Your instructions:
Copy the data below word for word, from the start through the line containing "Types:\nFord: Light cargo", including that line. Leave the pictures out.

Supplied data:
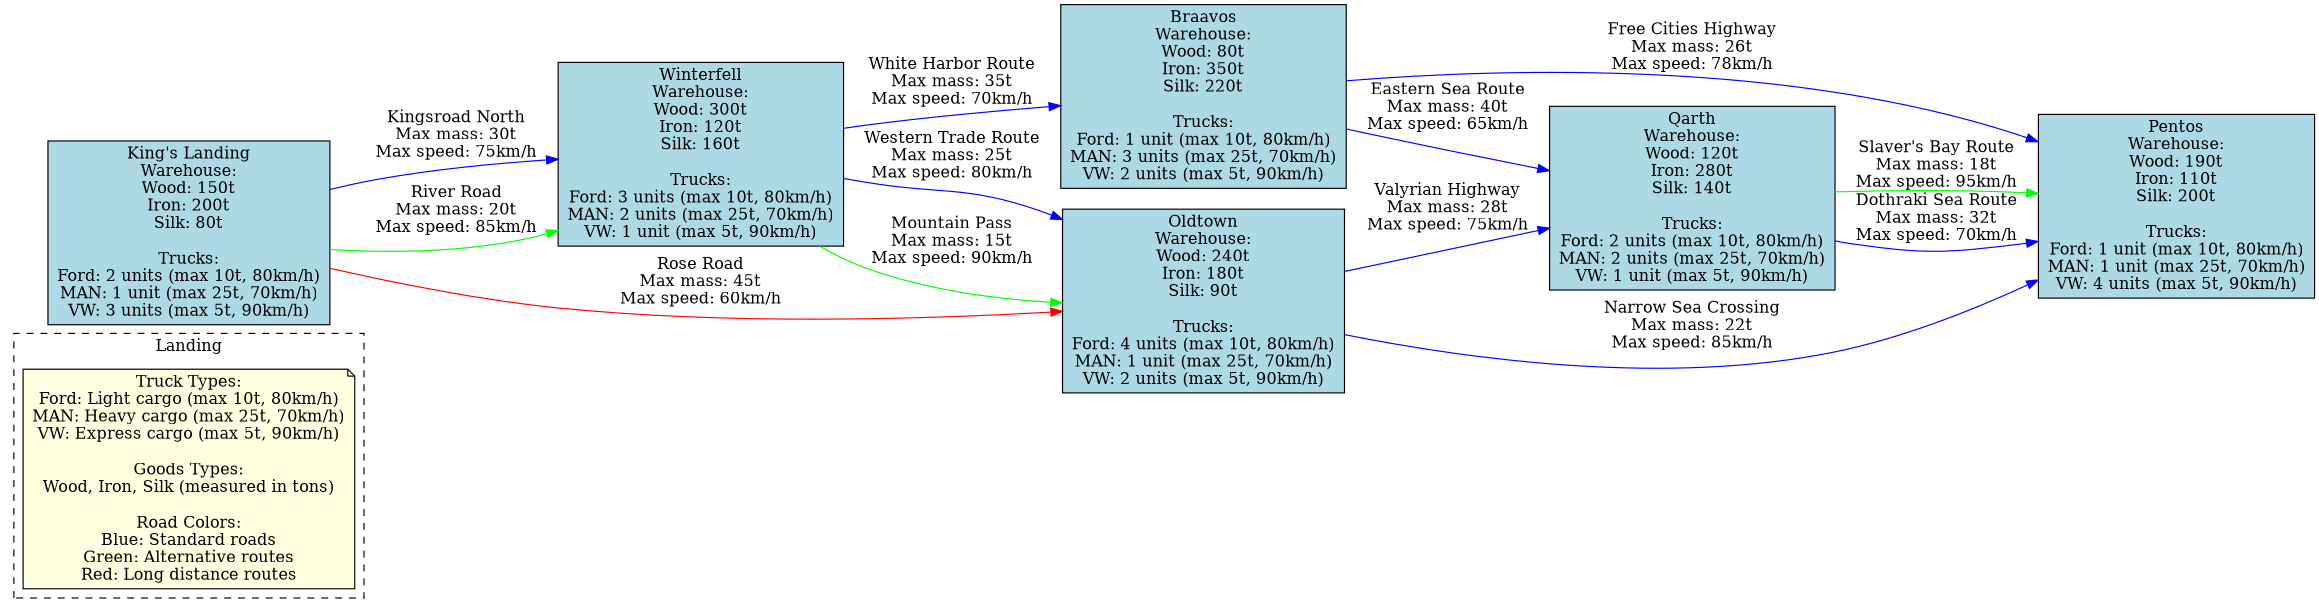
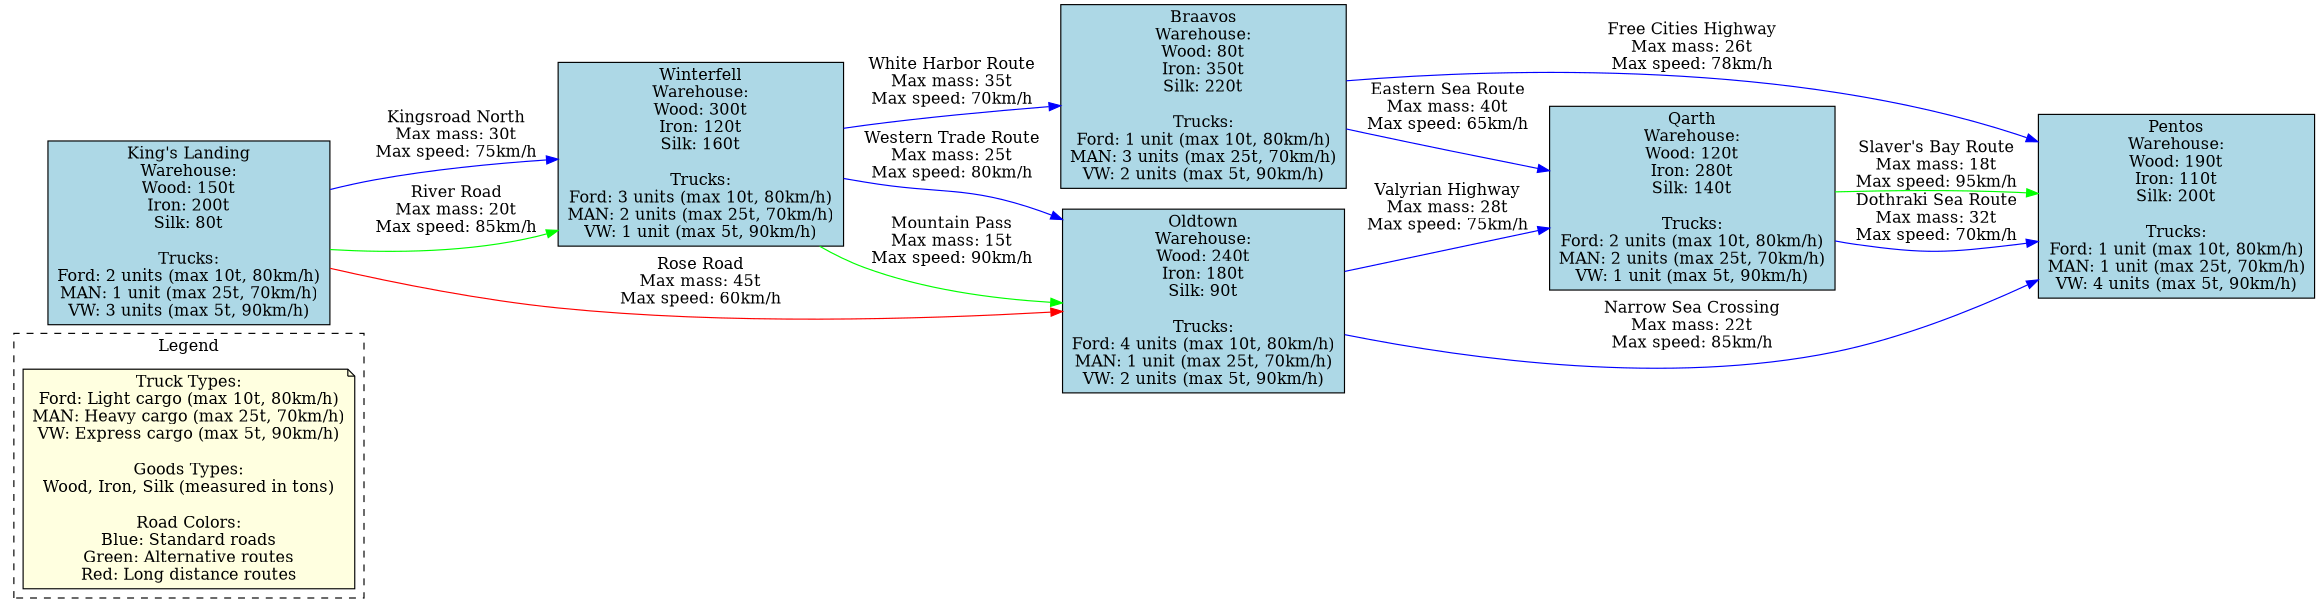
  digraph {
    rankdir=LR
    node [fillcolor=lightblue shape=box style=filled]
    edge [color=blue]
    n1 [fillcolor=lightyellow label="Truck Types:\nFord: Light cargo (max 10t, 80km/h)\nMAN: Heavy cargo (max 25t, 70km/h)\nVW: Express cargo (max 5t, 90km/h)\n\nGoods Types:\nWood, Iron, Silk (measured in tons)\n\nRoad Colors:\nBlue: Standard roads\nGreen: Alternative routes\nRed: Long distance routes" shape=note]
    n2 [label="King's Landing\nWarehouse:\nWood: 150t\nIron: 200t\nSilk: 80t\n\nTrucks:\nFord: 2 units (max 10t, 80km/h)\nMAN: 1 unit (max 25t, 70km/h)\nVW: 3 units (max 5t, 90km/h)"]
    n3 [label="Winterfell\nWarehouse:\nWood: 300t\nIron: 120t\nSilk: 160t\n\nTrucks:\nFord: 3 units (max 10t, 80km/h)\nMAN: 2 units (max 25t, 70km/h)\nVW: 1 unit (max 5t, 90km/h)"]
    n4 [label="Oldtown\nWarehouse:\nWood: 240t\nIron: 180t\nSilk: 90t\n\nTrucks:\nFord: 4 units (max 10t, 80km/h)\nMAN: 1 unit (max 25t, 70km/h)\nVW: 2 units (max 5t, 90km/h)"]
    n5 [label="Braavos\nWarehouse:\nWood: 80t\nIron: 350t\nSilk: 220t\n\nTrucks:\nFord: 1 unit (max 10t, 80km/h)\nMAN: 3 units (max 25t, 70km/h)\nVW: 2 units (max 5t, 90km/h)"]
    n6 [label="Qarth\nWarehouse:\nWood: 120t\nIron: 280t\nSilk: 140t\n\nTrucks:\nFord: 2 units (max 10t, 80km/h)\nMAN: 2 units (max 25t, 70km/h)\nVW: 1 unit (max 5t, 90km/h)"]
    n7 [label="Pentos\nWarehouse:\nWood: 190t\nIron: 110t\nSilk: 200t\n\nTrucks:\nFord: 1 unit (max 10t, 80km/h)\nMAN: 1 unit (max 25t, 70km/h)\nVW: 4 units (max 5t, 90km/h)"]
    subgraph cluster_1 {
      fillcolor=lightyellow
-     label=Landing
+     label=Legend
      style=dashed
      n1
    }
    n2 -> n3 [label="Kingsroad North\nMax mass: 30t\nMax speed: 75km/h"]
    n2 -> n3 [color=green label="River Road\nMax mass: 20t\nMax speed: 85km/h"]
    n2 -> n4 [color=red label="Rose Road\nMax mass: 45t\nMax speed: 60km/h"]
    n3 -> n4 [label="Western Trade Route\nMax mass: 25t\nMax speed: 80km/h"]
    n3 -> n4 [color=green label="Mountain Pass\nMax mass: 15t\nMax speed: 90km/h"]
    n3 -> n5 [label="White Harbor Route\nMax mass: 35t\nMax speed: 70km/h"]
    n4 -> n6 [label="Valyrian Highway\nMax mass: 28t\nMax speed: 75km/h"]
    n4 -> n7 [label="Narrow Sea Crossing\nMax mass: 22t\nMax speed: 85km/h"]
    n5 -> n6 [label="Eastern Sea Route\nMax mass: 40t\nMax speed: 65km/h"]
    n5 -> n7 [label="Free Cities Highway\nMax mass: 26t\nMax speed: 78km/h"]
    n6 -> n7 [label="Dothraki Sea Route\nMax mass: 32t\nMax speed: 70km/h"]
    n6 -> n7 [color=green label="Slaver's Bay Route\nMax mass: 18t\nMax speed: 95km/h"]
  }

Output below:
  digraph {
    rankdir=LR
    node [fillcolor=lightblue shape=box style=filled]
    edge [color=blue]
    n1 [fillcolor=lightyellow label="Truck Types:\nFord: Light cargo (max 10t, 80km/h)\nMAN: Heavy cargo (max 25t, 70km/h)\nVW: Express cargo (max 5t, 90km/h)\n\nGoods Types:\nWood, Iron, Silk (measured in tons)\n\nRoad Colors:\nBlue: Standard roads\nGreen: Alternative routes\nRed: Long distance routes" shape=note]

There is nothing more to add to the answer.